** start Document **
I agree with the above. I like using a leash while they are in the same room as it creates a physical connection to you and the new dog. That physical connection can help build the mental connection. It also allows the dog to move a bit but will keep him from going to the other dog. 

Here is an app to help you read dog body language. It can help you determine if he is showing fear, anger, etc.


----------



## BatMann722 (Jan 10, 2022)

Ok, thank you very much both for your responses. Very helpful


----------



## Jack Naylor (Dec 27, 2021)

I use the metal self closing pet / baby gates ..... the ones which are left permanently in place, and have a magnetic / latch closure that need a hooman to open. Display affection, feed, interact in every normal way with both dogs on their own side of the gate. Eventually,(usually) they will begin to show signs of interest with one another. 

Also remember, new dog knows that old dog was here 1st (everything smells of him) old dog is afarid of losing his status. In my experience, the greater difference in age and the greater the difference in breed characteristics, background and previous lifestyles, the longer this seems to take.


----------



## bogdanfloares (Oct 18, 2021)

BatMann722 said:


> Over the weekend we adopted/rescued our new dog. His background 6-7 months old and was originally a Romaninan street dog. He has been living in a charity kennels for last month.
** end Document **
Tasks to complete:
- A) In the forum thread about introducing a new dog, what kind of gates does Jack Naylor use?
- B) Quote a passage from the forum thread about introducing a new dog, beginning at the words "Ok, thank you" and ending after "seems to take.".
- C) Continue the forum thread about introducing a new dog from the point where it ends.
** start Material provided **
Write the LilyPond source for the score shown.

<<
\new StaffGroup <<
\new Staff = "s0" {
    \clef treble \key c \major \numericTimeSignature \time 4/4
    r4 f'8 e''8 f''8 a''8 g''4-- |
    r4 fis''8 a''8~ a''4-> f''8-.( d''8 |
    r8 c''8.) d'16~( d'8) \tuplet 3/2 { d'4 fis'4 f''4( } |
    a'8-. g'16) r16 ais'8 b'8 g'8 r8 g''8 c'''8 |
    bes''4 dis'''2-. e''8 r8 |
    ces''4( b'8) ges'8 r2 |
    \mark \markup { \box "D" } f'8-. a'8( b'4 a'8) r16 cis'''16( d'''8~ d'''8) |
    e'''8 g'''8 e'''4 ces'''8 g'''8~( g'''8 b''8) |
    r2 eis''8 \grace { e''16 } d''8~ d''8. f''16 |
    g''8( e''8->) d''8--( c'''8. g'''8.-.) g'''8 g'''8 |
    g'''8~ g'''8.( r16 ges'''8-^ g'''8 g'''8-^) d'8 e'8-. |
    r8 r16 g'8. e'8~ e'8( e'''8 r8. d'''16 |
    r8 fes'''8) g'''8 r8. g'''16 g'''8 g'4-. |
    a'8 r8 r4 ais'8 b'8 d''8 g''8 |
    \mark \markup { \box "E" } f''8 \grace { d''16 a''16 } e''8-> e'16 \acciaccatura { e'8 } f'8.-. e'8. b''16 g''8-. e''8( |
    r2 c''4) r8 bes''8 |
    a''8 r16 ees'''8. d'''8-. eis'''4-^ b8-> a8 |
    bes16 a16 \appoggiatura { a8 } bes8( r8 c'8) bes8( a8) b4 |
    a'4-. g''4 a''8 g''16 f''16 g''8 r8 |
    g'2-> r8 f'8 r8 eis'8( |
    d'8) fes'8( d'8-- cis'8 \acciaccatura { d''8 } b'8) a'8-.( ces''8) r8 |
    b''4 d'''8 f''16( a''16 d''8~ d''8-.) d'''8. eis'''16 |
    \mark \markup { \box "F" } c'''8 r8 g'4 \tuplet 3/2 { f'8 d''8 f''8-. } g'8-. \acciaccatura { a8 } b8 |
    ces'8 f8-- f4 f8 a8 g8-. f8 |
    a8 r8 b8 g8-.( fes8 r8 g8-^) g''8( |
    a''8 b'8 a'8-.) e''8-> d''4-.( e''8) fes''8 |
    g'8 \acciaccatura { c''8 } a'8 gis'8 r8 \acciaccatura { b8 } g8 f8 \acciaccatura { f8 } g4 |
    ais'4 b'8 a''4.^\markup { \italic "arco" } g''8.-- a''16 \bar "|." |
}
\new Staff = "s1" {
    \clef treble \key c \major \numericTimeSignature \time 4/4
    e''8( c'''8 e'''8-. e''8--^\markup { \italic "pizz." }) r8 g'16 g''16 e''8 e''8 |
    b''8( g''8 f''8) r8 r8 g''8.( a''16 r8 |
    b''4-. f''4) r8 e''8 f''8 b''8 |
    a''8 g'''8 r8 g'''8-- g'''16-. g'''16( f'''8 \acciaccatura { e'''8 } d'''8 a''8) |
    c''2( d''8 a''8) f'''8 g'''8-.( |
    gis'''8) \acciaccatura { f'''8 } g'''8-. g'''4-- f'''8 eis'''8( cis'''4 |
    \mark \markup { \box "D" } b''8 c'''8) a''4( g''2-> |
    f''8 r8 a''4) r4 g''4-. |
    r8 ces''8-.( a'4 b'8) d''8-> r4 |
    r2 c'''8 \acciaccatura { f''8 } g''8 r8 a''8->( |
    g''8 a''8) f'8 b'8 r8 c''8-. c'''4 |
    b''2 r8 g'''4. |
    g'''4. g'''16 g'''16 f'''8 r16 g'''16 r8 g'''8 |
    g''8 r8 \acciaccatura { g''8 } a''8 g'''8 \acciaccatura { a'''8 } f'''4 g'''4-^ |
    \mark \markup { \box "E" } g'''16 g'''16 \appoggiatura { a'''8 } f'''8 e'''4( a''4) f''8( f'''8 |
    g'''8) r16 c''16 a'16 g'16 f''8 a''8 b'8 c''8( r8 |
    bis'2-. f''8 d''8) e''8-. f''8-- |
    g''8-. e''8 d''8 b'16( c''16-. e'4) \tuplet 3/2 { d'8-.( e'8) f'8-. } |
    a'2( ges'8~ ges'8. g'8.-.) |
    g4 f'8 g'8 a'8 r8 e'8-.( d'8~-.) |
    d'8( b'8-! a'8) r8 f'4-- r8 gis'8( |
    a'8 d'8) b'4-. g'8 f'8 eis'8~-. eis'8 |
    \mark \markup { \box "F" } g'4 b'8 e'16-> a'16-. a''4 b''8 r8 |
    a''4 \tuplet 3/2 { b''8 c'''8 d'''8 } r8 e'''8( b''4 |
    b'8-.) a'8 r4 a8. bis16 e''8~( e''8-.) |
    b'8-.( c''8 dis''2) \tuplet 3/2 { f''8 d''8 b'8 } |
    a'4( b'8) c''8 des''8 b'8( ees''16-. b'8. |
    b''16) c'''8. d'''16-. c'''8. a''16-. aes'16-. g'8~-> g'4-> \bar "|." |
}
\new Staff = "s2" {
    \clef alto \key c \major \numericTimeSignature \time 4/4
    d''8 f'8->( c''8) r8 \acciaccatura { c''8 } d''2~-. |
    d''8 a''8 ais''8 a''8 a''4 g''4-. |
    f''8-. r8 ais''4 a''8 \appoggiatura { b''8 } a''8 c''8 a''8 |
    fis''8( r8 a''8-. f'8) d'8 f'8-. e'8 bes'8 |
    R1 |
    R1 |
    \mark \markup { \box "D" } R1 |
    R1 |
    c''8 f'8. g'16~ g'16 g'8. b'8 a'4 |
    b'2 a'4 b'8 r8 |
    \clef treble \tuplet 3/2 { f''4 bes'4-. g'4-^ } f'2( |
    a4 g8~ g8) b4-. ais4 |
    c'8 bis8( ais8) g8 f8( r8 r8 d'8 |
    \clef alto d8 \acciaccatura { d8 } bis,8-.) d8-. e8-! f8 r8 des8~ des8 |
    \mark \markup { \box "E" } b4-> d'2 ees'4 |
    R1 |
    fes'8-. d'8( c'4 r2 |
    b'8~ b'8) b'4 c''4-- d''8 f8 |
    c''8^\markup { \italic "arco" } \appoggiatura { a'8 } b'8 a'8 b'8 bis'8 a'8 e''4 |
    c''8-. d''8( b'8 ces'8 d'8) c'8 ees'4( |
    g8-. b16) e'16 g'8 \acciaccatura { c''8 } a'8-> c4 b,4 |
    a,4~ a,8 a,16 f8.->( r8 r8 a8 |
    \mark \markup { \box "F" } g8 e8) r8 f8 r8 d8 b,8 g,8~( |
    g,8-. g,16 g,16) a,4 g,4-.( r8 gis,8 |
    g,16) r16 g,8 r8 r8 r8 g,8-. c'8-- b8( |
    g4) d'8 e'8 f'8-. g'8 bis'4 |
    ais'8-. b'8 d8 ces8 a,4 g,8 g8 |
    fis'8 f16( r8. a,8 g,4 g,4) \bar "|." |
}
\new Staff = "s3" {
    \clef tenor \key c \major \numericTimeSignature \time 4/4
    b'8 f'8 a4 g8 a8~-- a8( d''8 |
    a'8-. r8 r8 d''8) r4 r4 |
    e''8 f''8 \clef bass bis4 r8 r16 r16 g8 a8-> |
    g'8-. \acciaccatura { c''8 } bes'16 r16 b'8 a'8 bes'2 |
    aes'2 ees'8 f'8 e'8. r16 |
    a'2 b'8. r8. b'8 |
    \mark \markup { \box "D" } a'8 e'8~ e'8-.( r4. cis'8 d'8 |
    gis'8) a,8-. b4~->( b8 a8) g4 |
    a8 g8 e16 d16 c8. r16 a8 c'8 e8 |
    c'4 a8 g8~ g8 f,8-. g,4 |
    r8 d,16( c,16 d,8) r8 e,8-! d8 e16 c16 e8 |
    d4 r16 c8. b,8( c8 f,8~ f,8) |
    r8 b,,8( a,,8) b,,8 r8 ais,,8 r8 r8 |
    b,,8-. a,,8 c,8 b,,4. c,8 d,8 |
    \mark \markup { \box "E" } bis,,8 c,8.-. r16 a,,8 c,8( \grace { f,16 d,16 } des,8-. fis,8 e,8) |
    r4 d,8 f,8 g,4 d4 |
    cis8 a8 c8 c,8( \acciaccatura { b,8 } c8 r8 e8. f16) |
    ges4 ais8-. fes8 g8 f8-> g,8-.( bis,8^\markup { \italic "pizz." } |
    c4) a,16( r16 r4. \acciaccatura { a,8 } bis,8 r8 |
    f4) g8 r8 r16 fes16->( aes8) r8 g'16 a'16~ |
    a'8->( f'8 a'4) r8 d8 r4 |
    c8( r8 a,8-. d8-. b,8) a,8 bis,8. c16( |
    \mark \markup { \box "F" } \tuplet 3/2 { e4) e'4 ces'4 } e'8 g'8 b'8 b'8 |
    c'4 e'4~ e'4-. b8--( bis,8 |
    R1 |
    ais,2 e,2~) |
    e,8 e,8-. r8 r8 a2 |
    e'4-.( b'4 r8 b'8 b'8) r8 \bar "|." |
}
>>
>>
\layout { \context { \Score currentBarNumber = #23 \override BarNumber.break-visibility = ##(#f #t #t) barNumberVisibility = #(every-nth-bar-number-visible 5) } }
** end Material provided **
Task answers:
- A) He uses metal self-closing pet or baby gates that stay permanently in place and have a magnetic or latch closure that a person must open.

- B)
Ok, thank you very much both for your responses. Very helpful


----------



## Jack Naylor (Dec 27, 2021)

I use the metal self closing pet / baby gates ..... the ones which are left permanently in place, and have a magnetic / latch closure that need a hooman to open. Display affection, feed, interact in every normal way with both dogs on their own side of the gate. Eventually,(usually) they will begin to show signs of interest with one another. 

Also remember, new dog knows that old dog was here 1st (everything smells of him) old dog is afarid of losing his status. In my experience, the greater difference in age and the greater the difference in breed characteristics, background and previous lifestyles, the longer this seems to take.

- C)
> 
> Initially everything was fine and they seem settled/no early aggression or worrying behaviour. However yesterday afternoon he started to display this behaviour of snapping at our older original dog (6 years old). It only seems to occur around the sofa and when we are giving attention to our older dog. Even if we are giving attention to the new one and the older one goes to the other person in the room. He will occasionally get up and follow just to snap a bit at the older one. Our older dog is very placid and doesnt snap back/tell the younger one off. He just walks away into the corner and lies down.
> 
> ...


1) I don't know many things about dogs, however I do know things about Romania, since is my homeland. How did you obtained that dog, I ask this because in 2015 the parliament adopted a law that say all street dogs should be euthanized and now you don't see any stray dog on street. That means that the dog you adopted was recently thrown on streets by his owners and he was lucky you adopted it in time before it being collected and killed. He couldn't been born on street, so either someone owned him and decided to throw him, or someone's female dog gave birth to some puppies that the owner didn't want so they left them on streets and somehow managed to survive until you adopted it.

2) If romanian dogs resemble romanian people then you dog will be very difficile to work with


----------



## bogdanfloares (Oct 18, 2021)

.


----------



## BigBlackDog (Jan 2, 2021)

So I read the original post, then the replies, then went back and read the OP. Wow! What a disconnect!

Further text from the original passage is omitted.